:: Data extract ::
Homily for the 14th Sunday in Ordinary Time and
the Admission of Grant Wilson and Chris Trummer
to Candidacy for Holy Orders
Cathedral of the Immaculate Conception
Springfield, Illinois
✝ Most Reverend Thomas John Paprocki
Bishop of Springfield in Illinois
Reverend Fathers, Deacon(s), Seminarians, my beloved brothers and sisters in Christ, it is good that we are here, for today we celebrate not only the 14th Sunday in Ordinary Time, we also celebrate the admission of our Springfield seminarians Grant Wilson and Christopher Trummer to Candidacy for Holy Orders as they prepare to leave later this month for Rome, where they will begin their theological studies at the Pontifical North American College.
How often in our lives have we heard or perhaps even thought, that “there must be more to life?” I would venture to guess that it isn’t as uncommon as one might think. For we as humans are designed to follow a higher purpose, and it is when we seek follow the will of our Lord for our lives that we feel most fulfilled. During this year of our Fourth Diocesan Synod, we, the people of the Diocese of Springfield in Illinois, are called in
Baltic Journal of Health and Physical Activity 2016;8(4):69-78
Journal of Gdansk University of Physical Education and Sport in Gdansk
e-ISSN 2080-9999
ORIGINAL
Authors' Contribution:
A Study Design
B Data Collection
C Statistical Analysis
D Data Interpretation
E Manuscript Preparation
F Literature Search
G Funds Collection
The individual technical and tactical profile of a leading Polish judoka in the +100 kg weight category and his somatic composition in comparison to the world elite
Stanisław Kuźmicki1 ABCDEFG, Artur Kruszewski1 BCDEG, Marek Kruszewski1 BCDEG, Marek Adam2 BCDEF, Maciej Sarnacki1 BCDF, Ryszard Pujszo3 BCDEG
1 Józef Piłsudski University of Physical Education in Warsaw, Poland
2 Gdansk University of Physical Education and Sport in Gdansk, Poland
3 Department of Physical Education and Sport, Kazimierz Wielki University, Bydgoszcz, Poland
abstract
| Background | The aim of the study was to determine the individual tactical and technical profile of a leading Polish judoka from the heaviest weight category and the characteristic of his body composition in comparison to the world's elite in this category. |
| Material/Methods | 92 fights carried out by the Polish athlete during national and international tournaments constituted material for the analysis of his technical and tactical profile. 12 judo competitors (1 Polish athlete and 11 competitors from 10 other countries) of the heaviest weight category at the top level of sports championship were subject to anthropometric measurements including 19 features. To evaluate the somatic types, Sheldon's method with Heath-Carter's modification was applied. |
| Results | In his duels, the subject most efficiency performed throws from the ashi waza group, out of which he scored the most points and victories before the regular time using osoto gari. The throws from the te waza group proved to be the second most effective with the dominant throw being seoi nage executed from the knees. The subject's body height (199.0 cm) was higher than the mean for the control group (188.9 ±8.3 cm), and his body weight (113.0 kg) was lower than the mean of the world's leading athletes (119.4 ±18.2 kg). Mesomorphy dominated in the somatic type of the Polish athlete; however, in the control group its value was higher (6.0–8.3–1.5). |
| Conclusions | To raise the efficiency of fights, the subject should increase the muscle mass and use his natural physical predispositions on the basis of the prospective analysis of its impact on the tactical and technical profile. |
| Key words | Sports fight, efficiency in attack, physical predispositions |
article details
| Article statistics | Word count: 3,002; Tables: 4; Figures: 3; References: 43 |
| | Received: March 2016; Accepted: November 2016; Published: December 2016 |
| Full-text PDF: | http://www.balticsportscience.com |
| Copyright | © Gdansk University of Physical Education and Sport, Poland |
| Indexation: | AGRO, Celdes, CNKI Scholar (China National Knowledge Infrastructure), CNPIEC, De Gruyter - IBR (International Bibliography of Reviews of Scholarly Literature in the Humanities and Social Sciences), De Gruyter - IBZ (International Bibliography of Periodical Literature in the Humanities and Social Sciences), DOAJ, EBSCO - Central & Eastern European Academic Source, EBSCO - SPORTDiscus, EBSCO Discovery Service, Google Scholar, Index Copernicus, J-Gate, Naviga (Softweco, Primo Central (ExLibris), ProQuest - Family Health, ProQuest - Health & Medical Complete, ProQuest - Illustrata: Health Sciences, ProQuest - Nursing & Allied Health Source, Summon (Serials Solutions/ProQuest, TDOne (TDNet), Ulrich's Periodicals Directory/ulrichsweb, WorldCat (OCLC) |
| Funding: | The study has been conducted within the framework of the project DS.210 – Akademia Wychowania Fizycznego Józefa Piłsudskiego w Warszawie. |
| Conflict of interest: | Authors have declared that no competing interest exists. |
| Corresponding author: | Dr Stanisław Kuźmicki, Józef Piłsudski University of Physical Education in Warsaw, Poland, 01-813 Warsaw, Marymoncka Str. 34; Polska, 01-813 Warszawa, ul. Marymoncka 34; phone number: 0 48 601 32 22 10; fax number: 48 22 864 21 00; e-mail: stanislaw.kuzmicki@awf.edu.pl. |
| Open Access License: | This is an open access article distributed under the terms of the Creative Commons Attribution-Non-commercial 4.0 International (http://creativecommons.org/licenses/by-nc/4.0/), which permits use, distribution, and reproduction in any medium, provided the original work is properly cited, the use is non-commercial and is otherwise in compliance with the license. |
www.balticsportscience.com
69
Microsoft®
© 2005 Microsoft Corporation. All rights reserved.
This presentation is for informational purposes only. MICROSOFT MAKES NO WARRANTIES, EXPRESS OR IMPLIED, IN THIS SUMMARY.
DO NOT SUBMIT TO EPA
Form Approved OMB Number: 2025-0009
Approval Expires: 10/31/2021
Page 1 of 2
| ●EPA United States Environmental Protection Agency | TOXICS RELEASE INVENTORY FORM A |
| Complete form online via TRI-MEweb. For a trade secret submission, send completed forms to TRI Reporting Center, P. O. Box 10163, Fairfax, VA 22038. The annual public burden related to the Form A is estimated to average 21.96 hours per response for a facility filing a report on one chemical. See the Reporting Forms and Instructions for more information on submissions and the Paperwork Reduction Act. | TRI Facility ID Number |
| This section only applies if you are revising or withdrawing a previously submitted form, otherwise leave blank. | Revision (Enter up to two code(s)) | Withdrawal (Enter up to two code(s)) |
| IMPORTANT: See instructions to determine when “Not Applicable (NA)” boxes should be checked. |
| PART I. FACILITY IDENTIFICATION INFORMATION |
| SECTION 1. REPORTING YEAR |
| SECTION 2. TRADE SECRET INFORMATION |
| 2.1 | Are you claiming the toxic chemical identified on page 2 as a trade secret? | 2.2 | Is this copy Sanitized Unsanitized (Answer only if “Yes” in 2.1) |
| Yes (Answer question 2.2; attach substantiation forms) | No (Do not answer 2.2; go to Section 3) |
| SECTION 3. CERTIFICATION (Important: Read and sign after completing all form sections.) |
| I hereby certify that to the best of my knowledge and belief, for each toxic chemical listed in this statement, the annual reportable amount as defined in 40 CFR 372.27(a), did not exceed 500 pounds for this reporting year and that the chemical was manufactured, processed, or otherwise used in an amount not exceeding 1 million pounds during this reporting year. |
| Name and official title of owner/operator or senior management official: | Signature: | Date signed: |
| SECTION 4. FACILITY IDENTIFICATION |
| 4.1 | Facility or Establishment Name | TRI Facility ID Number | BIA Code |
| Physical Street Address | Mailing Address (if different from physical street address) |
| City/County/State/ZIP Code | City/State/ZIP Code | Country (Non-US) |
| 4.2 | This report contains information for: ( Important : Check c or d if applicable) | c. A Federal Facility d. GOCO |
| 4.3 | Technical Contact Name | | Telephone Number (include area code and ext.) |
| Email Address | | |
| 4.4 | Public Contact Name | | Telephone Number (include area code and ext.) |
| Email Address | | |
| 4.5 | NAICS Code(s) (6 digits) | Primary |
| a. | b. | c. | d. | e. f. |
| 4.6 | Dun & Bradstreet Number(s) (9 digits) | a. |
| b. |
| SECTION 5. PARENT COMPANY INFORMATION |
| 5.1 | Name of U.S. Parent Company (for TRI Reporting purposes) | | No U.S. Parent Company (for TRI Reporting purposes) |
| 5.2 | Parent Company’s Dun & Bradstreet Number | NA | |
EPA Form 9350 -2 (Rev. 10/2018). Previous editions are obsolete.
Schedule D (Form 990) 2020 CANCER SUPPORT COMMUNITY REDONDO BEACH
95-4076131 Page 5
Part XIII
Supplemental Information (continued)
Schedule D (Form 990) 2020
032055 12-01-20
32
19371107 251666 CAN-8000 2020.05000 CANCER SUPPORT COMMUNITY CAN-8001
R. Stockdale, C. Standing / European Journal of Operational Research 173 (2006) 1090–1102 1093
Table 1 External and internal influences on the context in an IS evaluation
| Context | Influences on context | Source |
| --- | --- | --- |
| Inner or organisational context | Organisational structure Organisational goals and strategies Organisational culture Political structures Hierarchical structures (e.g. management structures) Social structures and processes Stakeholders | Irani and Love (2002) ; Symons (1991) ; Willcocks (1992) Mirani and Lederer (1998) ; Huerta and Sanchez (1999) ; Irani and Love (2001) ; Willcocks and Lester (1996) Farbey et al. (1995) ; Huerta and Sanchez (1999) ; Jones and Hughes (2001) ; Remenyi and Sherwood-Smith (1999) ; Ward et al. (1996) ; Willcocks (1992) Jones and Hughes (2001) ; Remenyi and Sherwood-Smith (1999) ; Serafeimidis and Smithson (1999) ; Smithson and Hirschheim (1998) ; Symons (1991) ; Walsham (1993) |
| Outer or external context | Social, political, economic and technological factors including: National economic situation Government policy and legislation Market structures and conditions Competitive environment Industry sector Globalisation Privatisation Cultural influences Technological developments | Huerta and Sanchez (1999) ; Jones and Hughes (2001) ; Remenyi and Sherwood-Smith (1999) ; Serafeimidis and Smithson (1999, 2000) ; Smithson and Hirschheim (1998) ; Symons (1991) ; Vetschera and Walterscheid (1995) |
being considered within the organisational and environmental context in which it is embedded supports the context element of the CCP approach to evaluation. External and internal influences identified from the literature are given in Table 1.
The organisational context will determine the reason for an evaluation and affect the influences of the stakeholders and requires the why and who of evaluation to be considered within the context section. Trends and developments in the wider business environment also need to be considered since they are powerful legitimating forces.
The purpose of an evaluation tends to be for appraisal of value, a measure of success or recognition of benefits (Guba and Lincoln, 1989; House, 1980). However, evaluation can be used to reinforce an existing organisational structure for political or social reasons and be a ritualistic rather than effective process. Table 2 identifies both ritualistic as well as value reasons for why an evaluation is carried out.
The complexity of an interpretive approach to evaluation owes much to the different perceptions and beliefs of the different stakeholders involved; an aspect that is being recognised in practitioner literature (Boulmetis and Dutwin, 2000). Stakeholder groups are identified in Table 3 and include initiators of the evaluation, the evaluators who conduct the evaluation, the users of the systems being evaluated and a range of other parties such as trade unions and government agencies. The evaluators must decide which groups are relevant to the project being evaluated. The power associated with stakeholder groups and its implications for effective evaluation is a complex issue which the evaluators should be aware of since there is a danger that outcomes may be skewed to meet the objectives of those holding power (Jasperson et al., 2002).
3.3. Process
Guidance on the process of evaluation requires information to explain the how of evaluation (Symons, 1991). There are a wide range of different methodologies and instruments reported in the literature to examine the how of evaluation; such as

:: Activity ::
The answer must hold only the lines from the first line of the data through the line bearing "Reverend Fathers, Deacon(s), Seminarians, my", returned exactly.

:: Written answer ::
Homily for the 14th Sunday in Ordinary Time and
the Admission of Grant Wilson and Chris Trummer
to Candidacy for Holy Orders
Cathedral of the Immaculate Conception
Springfield, Illinois
✝ Most Reverend Thomas John Paprocki
Bishop of Springfield in Illinois
Reverend Fathers, Deacon(s), Seminarians, my beloved brothers and sisters in Christ, it is good that we are here, for today we celebrate not only the 14th Sunday in Ordinary Time, we also celebrate the admission of our Springfield seminarians Grant Wilson and Christopher Trummer to Candidacy for Holy Orders as they prepare to leave later this month for Rome, where they will begin their theological studies at the Pontifical North American College.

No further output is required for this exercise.